Every recession brings change. Products, and sometimes companies, become obsolete. Consumers’ tastes change. Hard times drive innovation, which leads to new technologies and products. Companies that want to be prepared for an improving economy pursue acquisitions because they are a quick way to fill holes in their businesses, says Robert Bruner, an M&A expert and dean of the Darden School of Business at the University of Virginia.
One positive: The deals are less likely to result in the mass layoffs that often come with mergers and acquisitions. Hewlett-Packard Co.’s $25 billion deal for Compaq in 2001 resulted in at least 15,000 layoffs, and Bank of America Corp.’s acquisition of Merrill Lynch at the height of the financial crisis resulted in 35,000 job cuts.
There’s no doubt that newly combined companies will cut redundant jobs. But they will not be at the mass scale previously seen because the deep recession wrung out the fat from the work force, Bruner says.
Chris Young, head of takeover defense at Credit Suisse Group’s mergers & acquisitions unit, says more companies are willing to consider deals than just a few months ago.
“When the prevailing view is that the world is going to end, a director would be more concerned about making sure to hoard cash and get the house in order rather than making acquisitions,” Young says. Now, clients have stopped talking of a double-dip recession and started discussing “ways to restart the engine of growth.”
Technology giant IBM Corp. has made 15 acquisitions this year, up from eight in 2009. Each is in an area that has the potential for high growth.
“We choose companies that will help us fill a missing piece in our portfolio or expand what we already have,” says Steve Mills, a senior vice president at IBM and the architect of its acquisitions.
3M Co., which makes Post-It notes and Scotch tape, is on a buying spree. CEO George Buckley said he would spend $2 billion on acquisitions in 2010, double the amount last year. The acquisitions range from Ross Reels, a manufacturer of fly fishing reels, to Arizant, a maker of specialty medical products.
Google has made 20 acquisitions so far this year, compared with eight the previous two years combined. Most acquisitions are in rapidly growing areas like smart phones and social networking.
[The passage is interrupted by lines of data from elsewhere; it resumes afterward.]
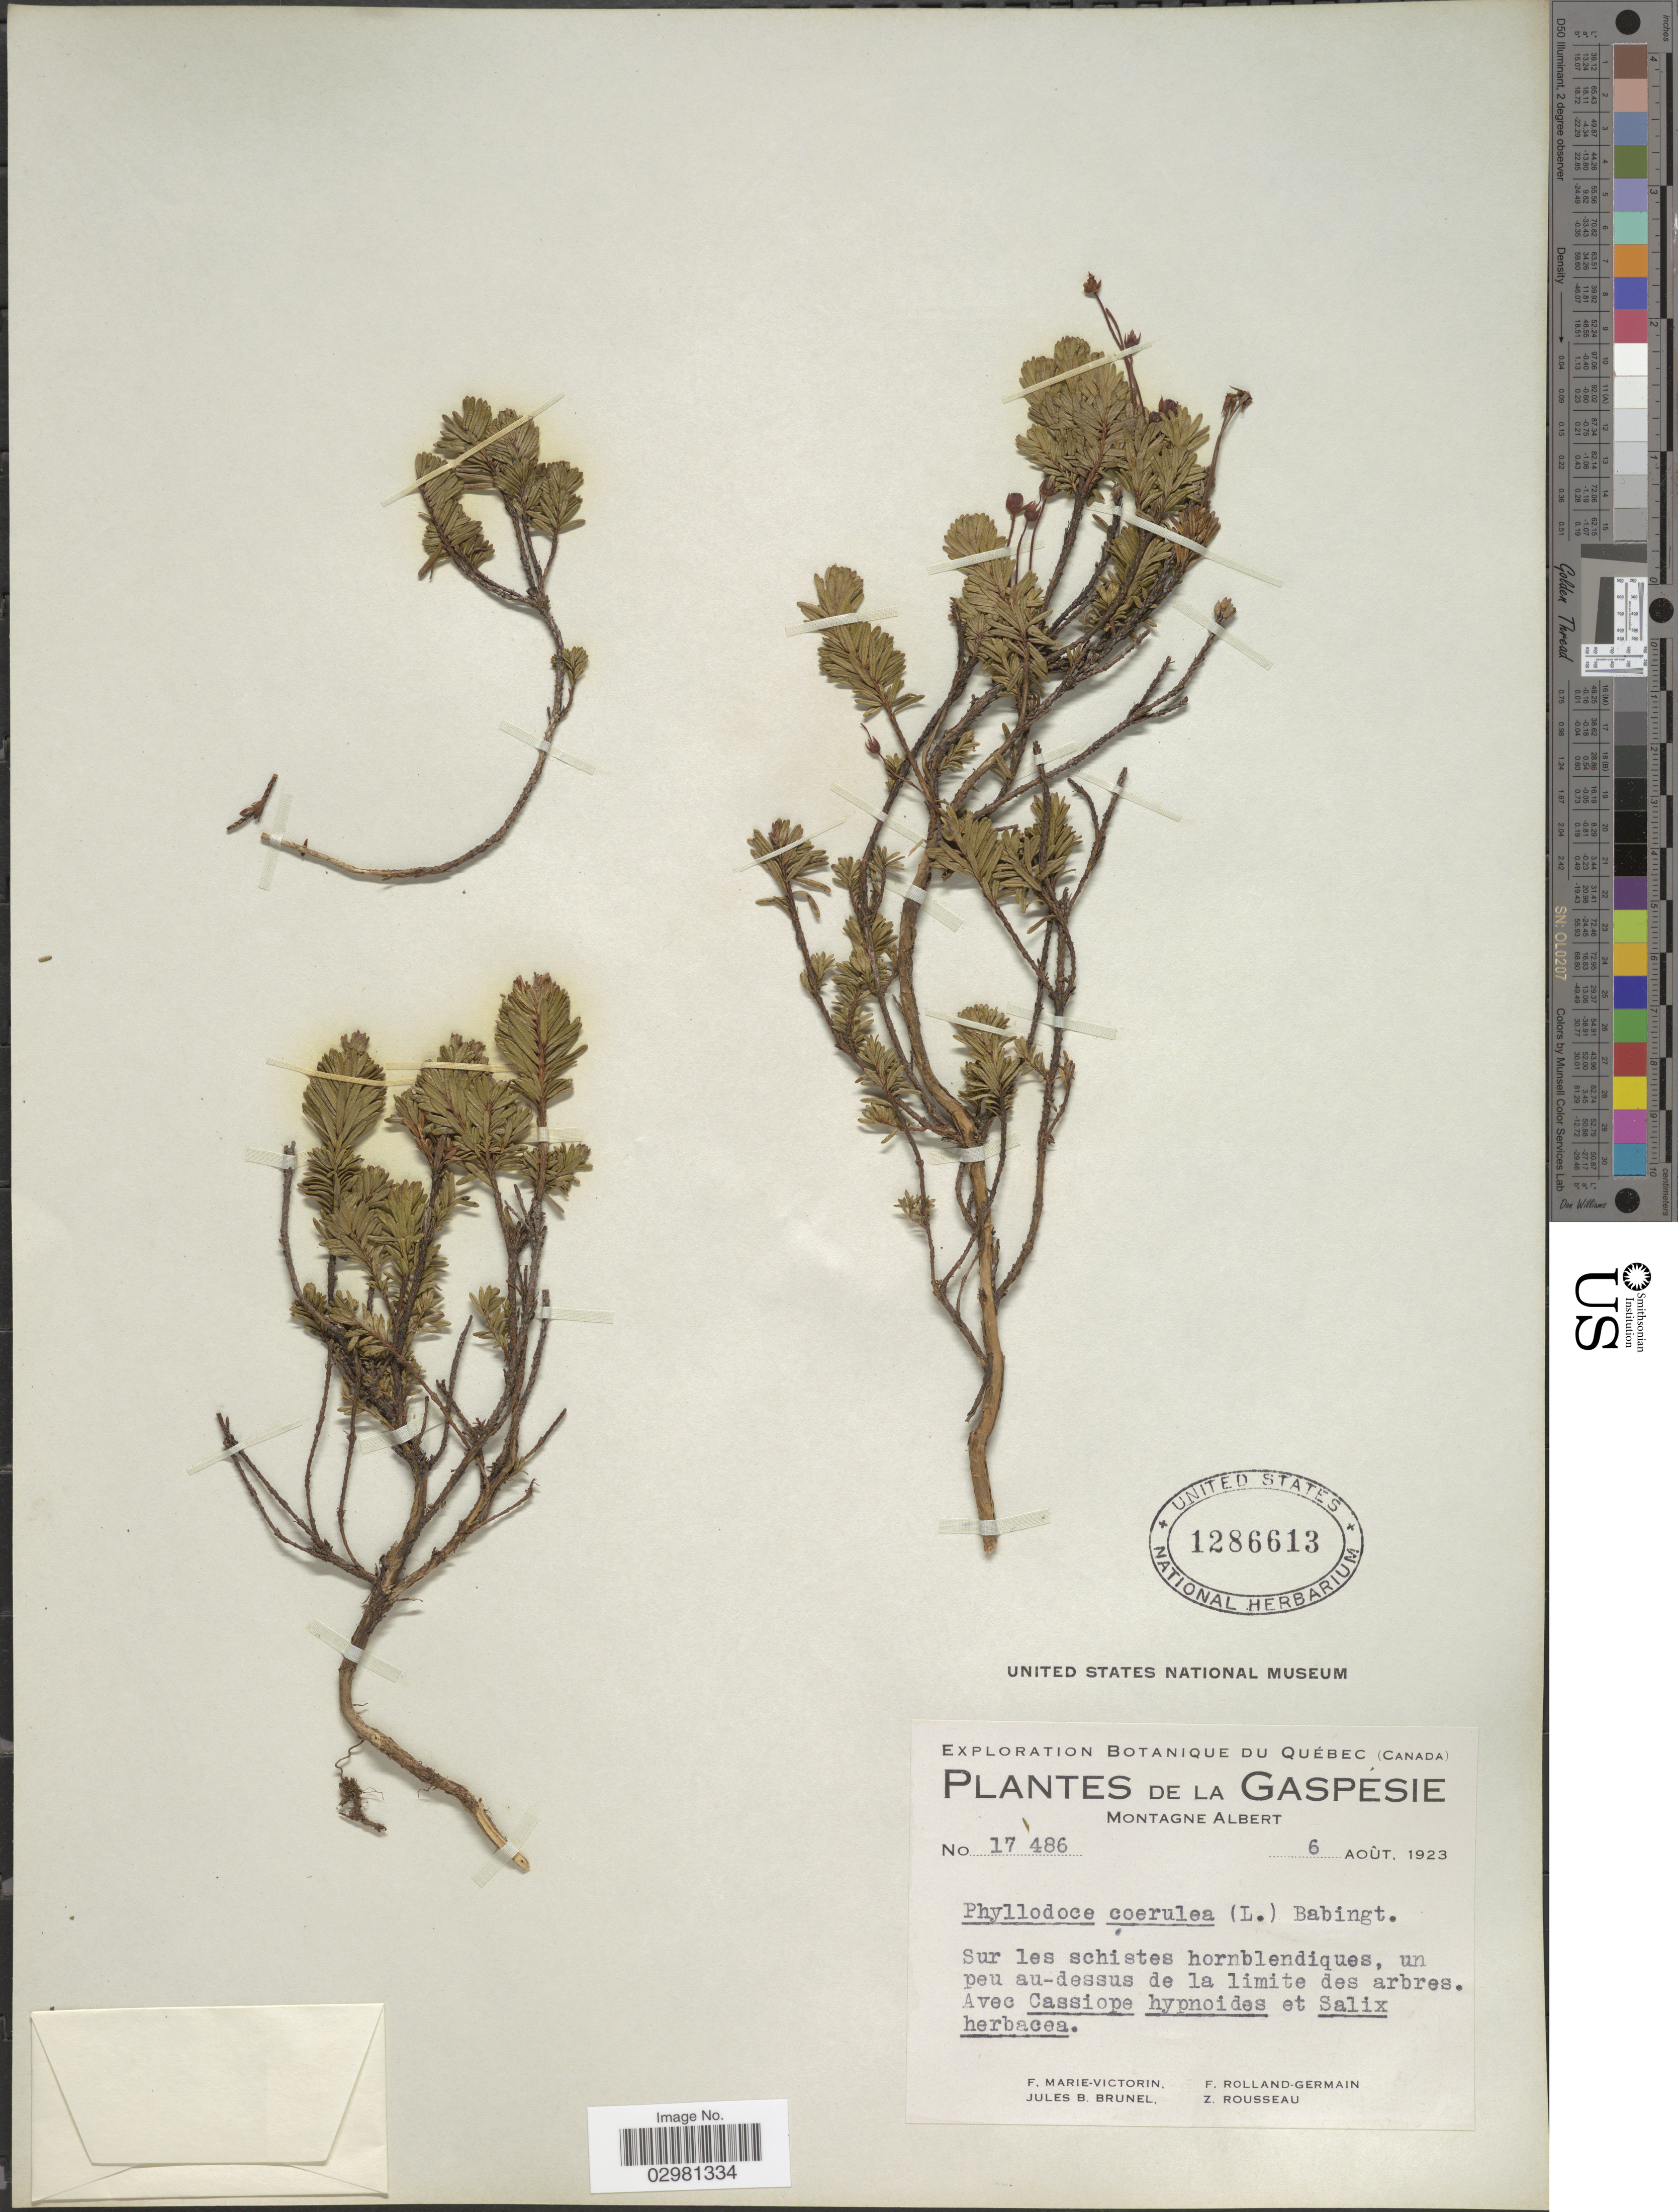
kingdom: Plantae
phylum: Tracheophyta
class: Magnoliopsida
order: Ericales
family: Ericaceae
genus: Phyllodoce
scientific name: Phyllodoce caerulea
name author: (L.) Bab.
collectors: F. Marie-Victorin, J. Brunel, Rolland-Germain & Z. Rousseau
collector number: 17486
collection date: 1923-08-06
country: Canada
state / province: Quebec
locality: Gaspesie, Montagne Albert.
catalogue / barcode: US 1286613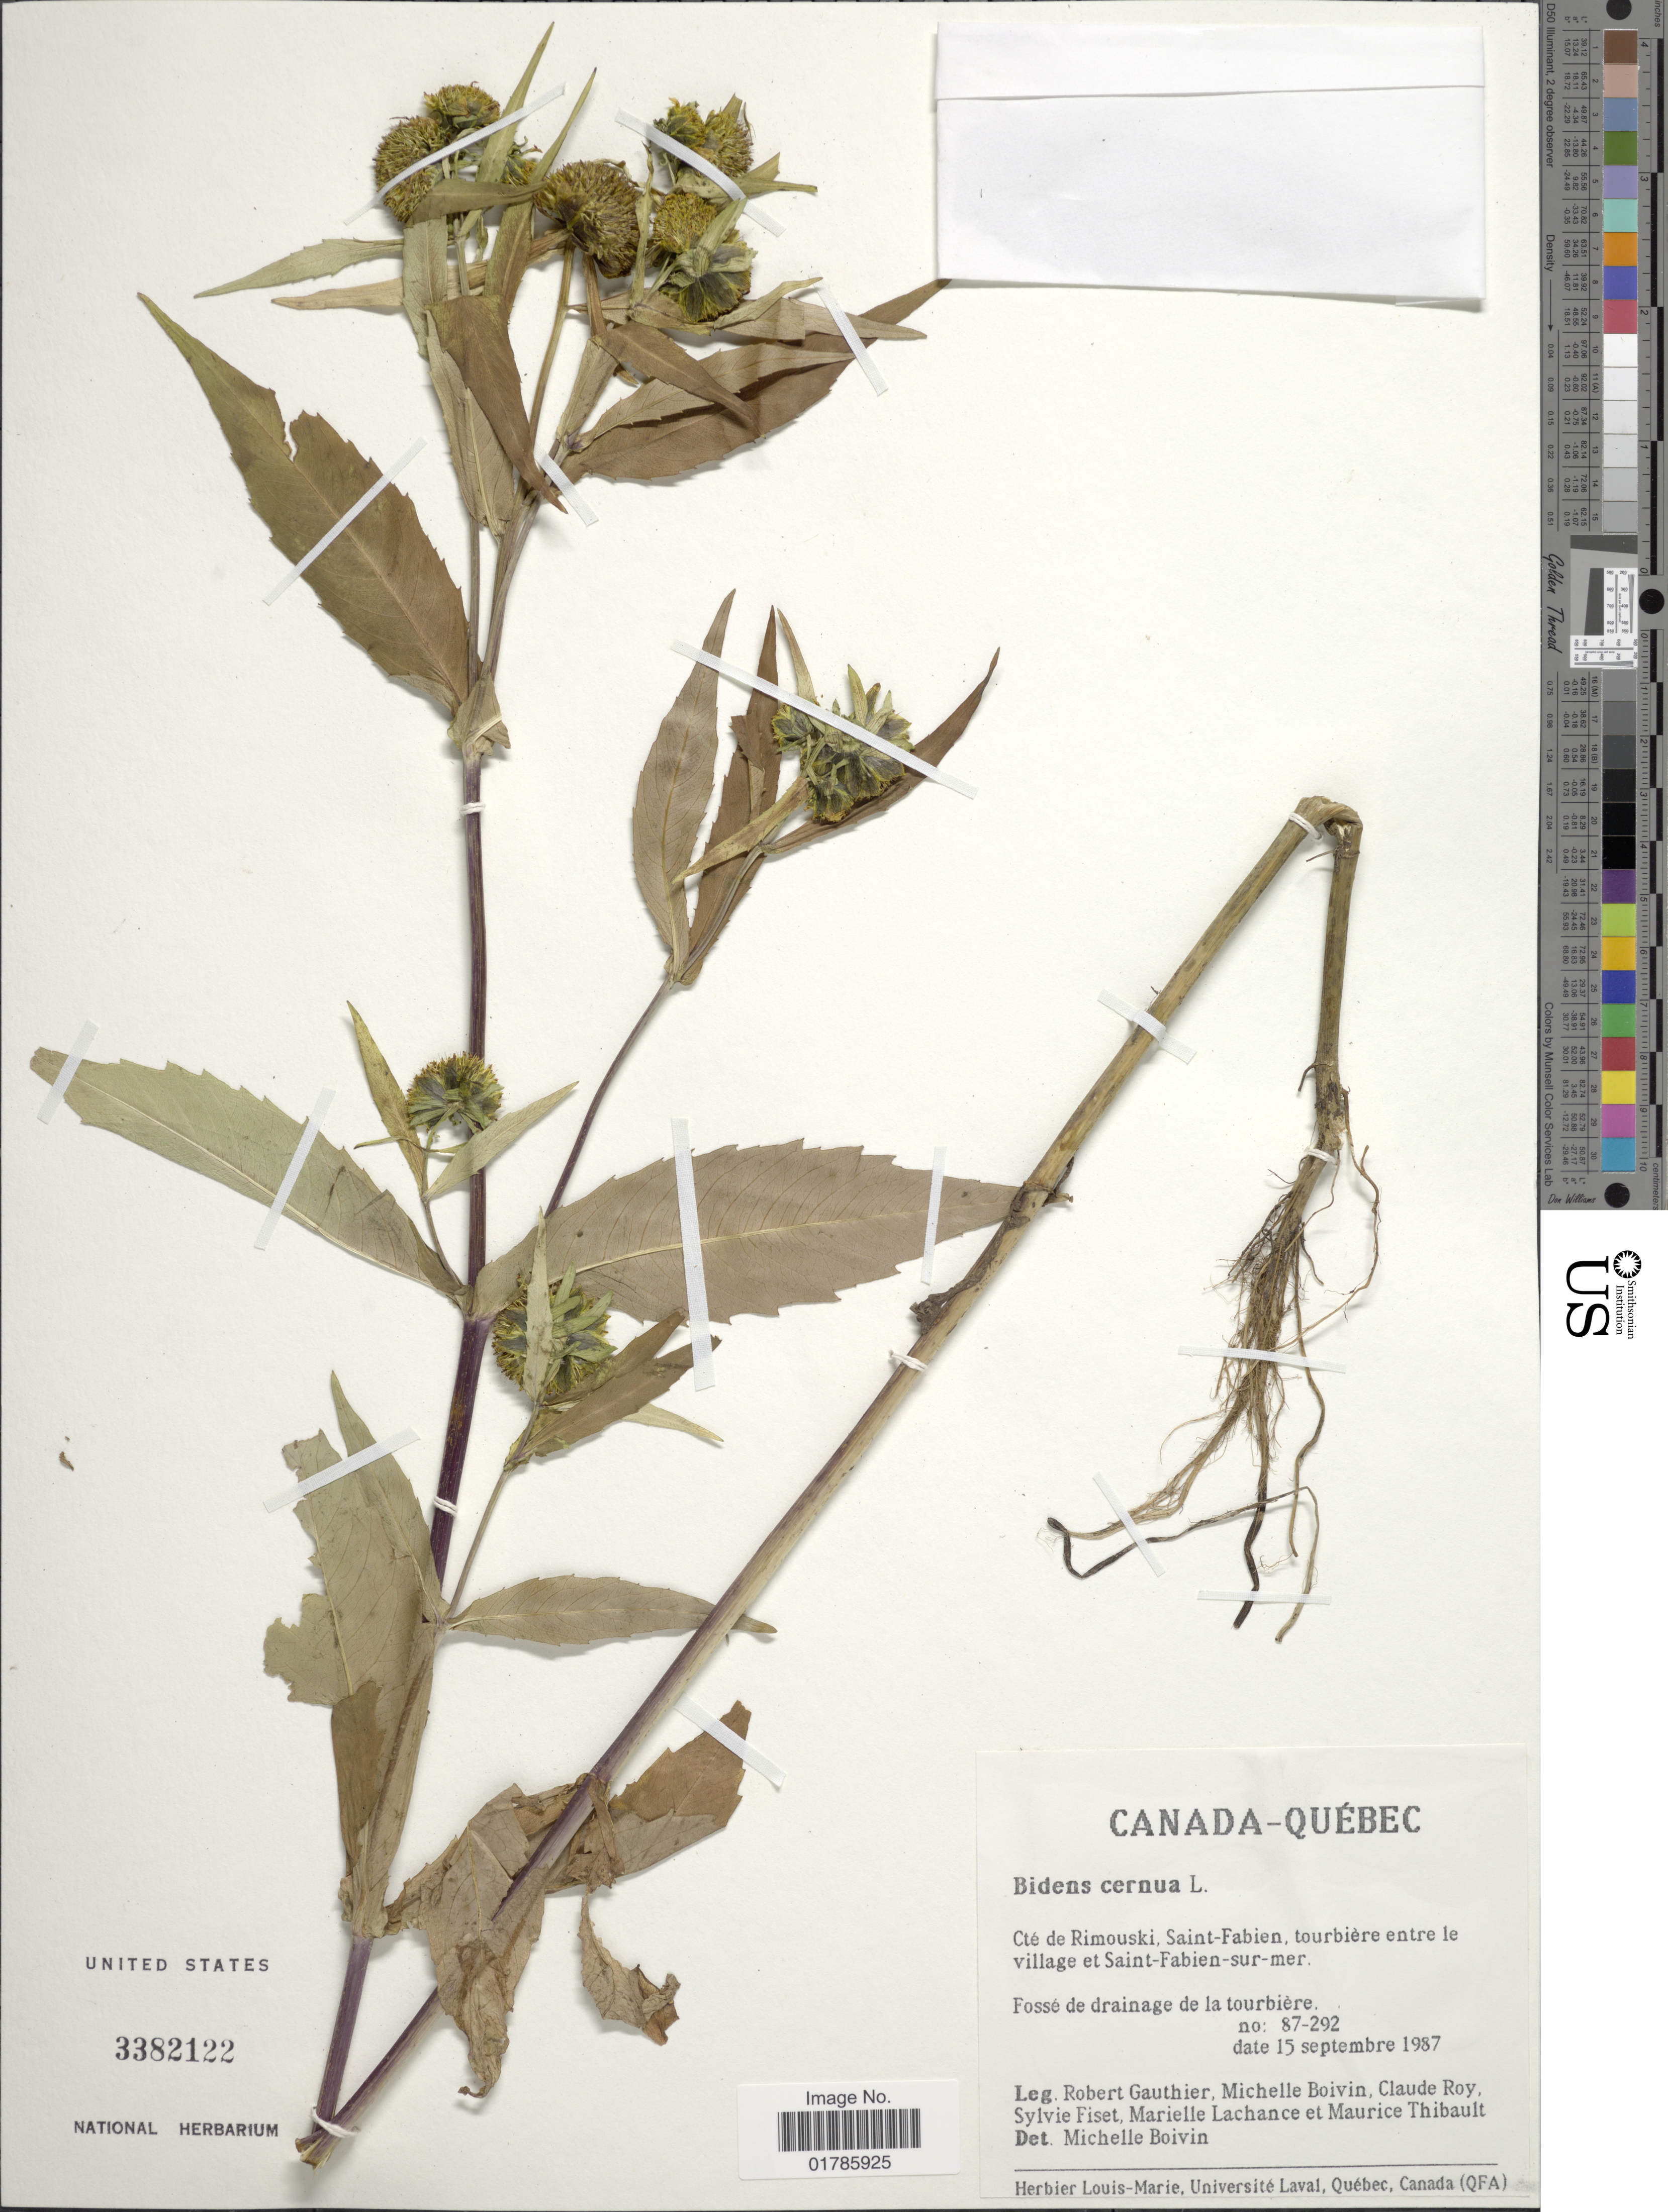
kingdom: Plantae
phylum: Tracheophyta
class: Magnoliopsida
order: Asterales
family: Asteraceae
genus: Bidens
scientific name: Bidens cernua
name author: L.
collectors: R. Gauthier, M. Boivin, C. Roy, S. Fiset & et al.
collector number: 87-292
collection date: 1987-09-15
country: Canada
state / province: Quebec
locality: Cte de Rimouski, Saint-Fabien, touriere entre le village et Saint-Fabien-sur-mer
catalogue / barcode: US 3382122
Executives from disparate businesses are pumping up an atmosphere of anticipation, too. Executives at BMW AG and U.S. Bancorp say they are looking for opportunities.
“This is the time to buy and position yourself for the takeoff, even if there is the risk of a double dip” in the economy, says Thomas Lys, who teaches mergers and acquisition at the Kellogg School of Management at Northwestern University. “No guts, no glory.”